3. Never use a verb other than “said” to carry dialogue.
4. Never use an adverb to modify the verb “said”…he admonished gravely.
5. Keep your exclamation points under control. You are allowed no more than two or three per 100,000 words of prose.
6. Never use the words “suddenly” or “all hell broke loose.”
7. Use regional dialect, patois, sparingly.
8. Avoid detailed descriptions of characters.
9. Don’t go into great detail describing places and things.
10. Try to leave out the part that readers tend to skip.
My most important rule is one that sums up the 10.
If it sounds like writing, I rewrite it.
I turn sentences around. That’s my life. I write a sentence and then I turn it around. Then I look at it and I turn it around again. Then I have lunch. Then I come back in and write another sentence. Then I have tea and turn the new sentence around. Then I read the two sentences over and turn them both around. Then I lie down on my sofa and think. Then I get up and throw them out and start from the beginning.
Books are not written – they’re rewritten. Including your own. It is one of the hardest things to accept, especially after the seventh rewrite hasn’t quite done it…
I get asked, ‘How many drafts do you go through?’ all the time. The answer is either ‘one’ or ‘infinity,’ but I don’t know how to tell the difference. I don’t write, leave, come back later and revise. I work slow and fiddle constantly, so the revision is pretty much done as part of the original writing. By the time I’m done with a scene, I’m done with it.
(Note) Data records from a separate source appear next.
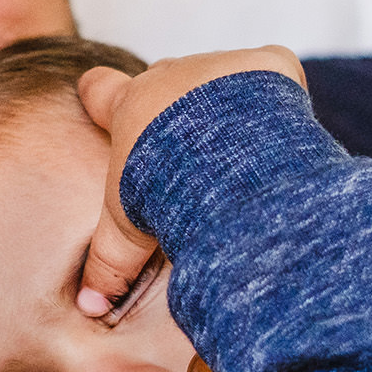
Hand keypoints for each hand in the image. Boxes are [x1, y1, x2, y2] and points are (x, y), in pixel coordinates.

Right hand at [75, 47, 305, 316]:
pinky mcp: (265, 65)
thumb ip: (109, 263)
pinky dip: (278, 94)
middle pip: (168, 80)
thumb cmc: (167, 188)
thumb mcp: (128, 231)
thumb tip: (90, 306)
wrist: (222, 160)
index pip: (100, 89)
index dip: (98, 92)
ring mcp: (218, 66)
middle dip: (177, 107)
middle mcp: (171, 76)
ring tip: (242, 152)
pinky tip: (282, 130)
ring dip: (227, 107)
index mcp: (131, 107)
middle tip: (190, 146)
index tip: (93, 90)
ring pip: (220, 79)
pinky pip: (272, 71)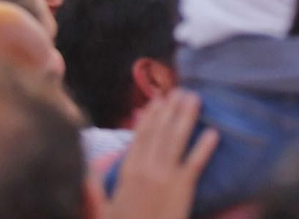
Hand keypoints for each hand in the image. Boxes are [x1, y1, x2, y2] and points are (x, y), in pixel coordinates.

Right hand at [103, 91, 218, 218]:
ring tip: (195, 98)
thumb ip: (93, 185)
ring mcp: (165, 177)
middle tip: (181, 90)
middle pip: (160, 132)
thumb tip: (85, 164)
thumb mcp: (103, 208)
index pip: (140, 136)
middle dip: (170, 109)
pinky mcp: (182, 188)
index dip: (150, 117)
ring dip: (186, 117)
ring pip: (176, 140)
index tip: (157, 100)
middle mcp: (145, 169)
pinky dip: (204, 147)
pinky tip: (213, 132)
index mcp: (127, 172)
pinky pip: (195, 163)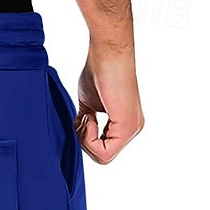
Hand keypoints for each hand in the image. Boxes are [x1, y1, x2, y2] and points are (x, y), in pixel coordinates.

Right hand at [75, 44, 144, 164]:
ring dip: (86, 138)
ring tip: (87, 115)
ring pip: (103, 157)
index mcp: (126, 125)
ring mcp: (132, 129)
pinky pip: (104, 152)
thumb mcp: (88, 106)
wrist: (107, 52)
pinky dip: (89, 137)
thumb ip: (86, 124)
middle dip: (85, 141)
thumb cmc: (98, 71)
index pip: (102, 151)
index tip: (83, 118)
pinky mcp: (127, 127)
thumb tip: (76, 138)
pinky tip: (90, 116)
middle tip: (83, 118)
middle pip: (102, 158)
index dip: (85, 140)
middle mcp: (133, 129)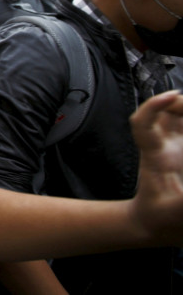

I believe more in the scissors than I do in the pencil.
My own experience is that once a story has been written, one has to cross out the beginning and the end. It is there that we authors do most of our lying.
Peter de Vries
I love being a writer. What I can’t stand is the paperwork.
Close the door. Write with no one looking over your shoulder. Don’t try to figure out what other people want to hear from you; figure out what you have to say. It’s the one and only thing you have to offer.
All the words I use in my stories can be found in the dictionary – it’s just a matter of arranging them into the right sentences.
James A. Michener
I have never thought of myself as a good writer. Anyone who wants reassurance of that should read one of my first drafts. But I’m one of the world’s great rewriters.
I find that three or four readings are required to comb out the cliches, line up pronouns with their antecedents, and insure agreement in number between subject and verbs … My connectives, my clauses, my subsidiary phrases don’t come naturally to me and I’m very prone to repetition of words; so I never even write an important letter in the first draft. I can never recall anything of mine that’s ever been printed in less than three drafts.
You write that first draft really to see how it’s going to come out.
Only ambitious nonentities and hearty mediocrities exhibit their rough drafts. It’s like passing around samples of sputum.
Isaac Bashevis Singer
The wastepaper basket is the writer’s best friend.
Inside every fat book is a thin book trying to get out.
Thanks for the advice guys. I hope that this time, I can sharpen my scalpel and find my story somewhere within the first draft. Or the second, or the third, or…
Happily, believe it or not, turns out March is NaNoEdMo: National Nano Editing Month.